#### What you will do:
A - Decide whether each statement agrees with the PDF metadata message: (i) Martynas found features in the Adobe PDF Library SDK that mention metadata; (ii) Paul says the standards document he examined lacks a title; (iii) Paul says Acrobat Pro has a tool that outputs the data. Answer yes or no for each, quoting the deciding words.
B - Return the passage of the PDF metadata message starting with "From: Martynas Jusevičius" and going on through "as Paul mentions.".
C - Answer these questions about the PDF metadata message, one per line:
(i) What date and time are given for Martynas's reply?
(ii) Which two programming languages does Martynas name?
(iii) Where does Paul say he reads the standards document?

#### Supplied text:
[Start of section]

Re: linked open data and PDF from Martynas Jusevičius on 2015-01-19 (public-lod@w3.org from January 2015)

From: Martynas Jusevičius <martynas@graphity.org>
Date: Mon, 19 Jan 2015 23:31:46 +0100
To: Paul Houle <ontology2@gmail.com>
Cc: Larry Masinter <masinter@adobe.com>, "public-lod@w3.org" <public-lod@w3.org>
Message-ID: <CAE35VmxRXZsw1ebROv1E+0sdtEZbK4LOvJ0_qN0r2gK1SoawOA@mail.gmail.com>

Hey all,

I think APIs for common languages like Java and C# to extract XMP RDF
from PDF Files/Streams would be much more helpful than standalone
tools such as Paul mentions.

I've looked at Adobe PDF Library SDK but none of the features mention metadata:
http://www.adobe.com/devnet/pdf/library.html


Martynas
graphityhq.com

On Mon, Jan 19, 2015 at 11:24 PM, Paul Houle <ontology2@gmail.com> wrote:
> I just used Acrobat Pro to look at the XMP metadata for a standards document
> (extra credit if you know which one) and saw something like this
>
> https://raw.githubusercontent.com/paulhoule/images/master/MetadataSample.PNG
>
> in this particular case this is fine RDF,  just very little of it because
> nobody made an effort to fill it in.  The lack of a title is particularly
> annoying when I am reading this document at the gym because it gets lost in
> a maze of twisty filenames that all look the same,
>
> I looked at some financial statements and found that some were very well
> annotated and some not at all.  Acrobat Pro has a tool that outputs the data
> in RDF/XML;  I can't imagine it is hard to get this data out with third
> party tools in most cases.

[End of section]

#### Data section:

[Start of section]

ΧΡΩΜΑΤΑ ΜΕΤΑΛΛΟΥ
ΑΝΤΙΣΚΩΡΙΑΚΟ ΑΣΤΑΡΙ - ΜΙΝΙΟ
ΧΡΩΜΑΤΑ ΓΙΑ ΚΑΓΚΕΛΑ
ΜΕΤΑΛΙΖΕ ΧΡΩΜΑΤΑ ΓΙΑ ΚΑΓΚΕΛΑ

[End of section]

#### Answer set:
A -
(i) No: "none of the features mention metadata"
(ii) Yes: "The lack of a title is particularly"
(iii) Yes: "Acrobat Pro has a tool that outputs the data"

B -
From: Martynas Jusevičius <martynas@graphity.org>
Date: Mon, 19 Jan 2015 23:31:46 +0100
To: Paul Houle <ontology2@gmail.com>
Cc: Larry Masinter <masinter@adobe.com>, "public-lod@w3.org" <public-lod@w3.org>
Message-ID: <CAE35VmxRXZsw1ebROv1E+0sdtEZbK4LOvJ0_qN0r2gK1SoawOA@mail.gmail.com>

Hey all,

I think APIs for common languages like Java and C# to extract XMP RDF
from PDF Files/Streams would be much more helpful than standalone
tools such as Paul mentions.

C -
(i) Mon, 19 Jan 2015 23:31:46 +0100
(ii) Java and C#
(iii) At the gym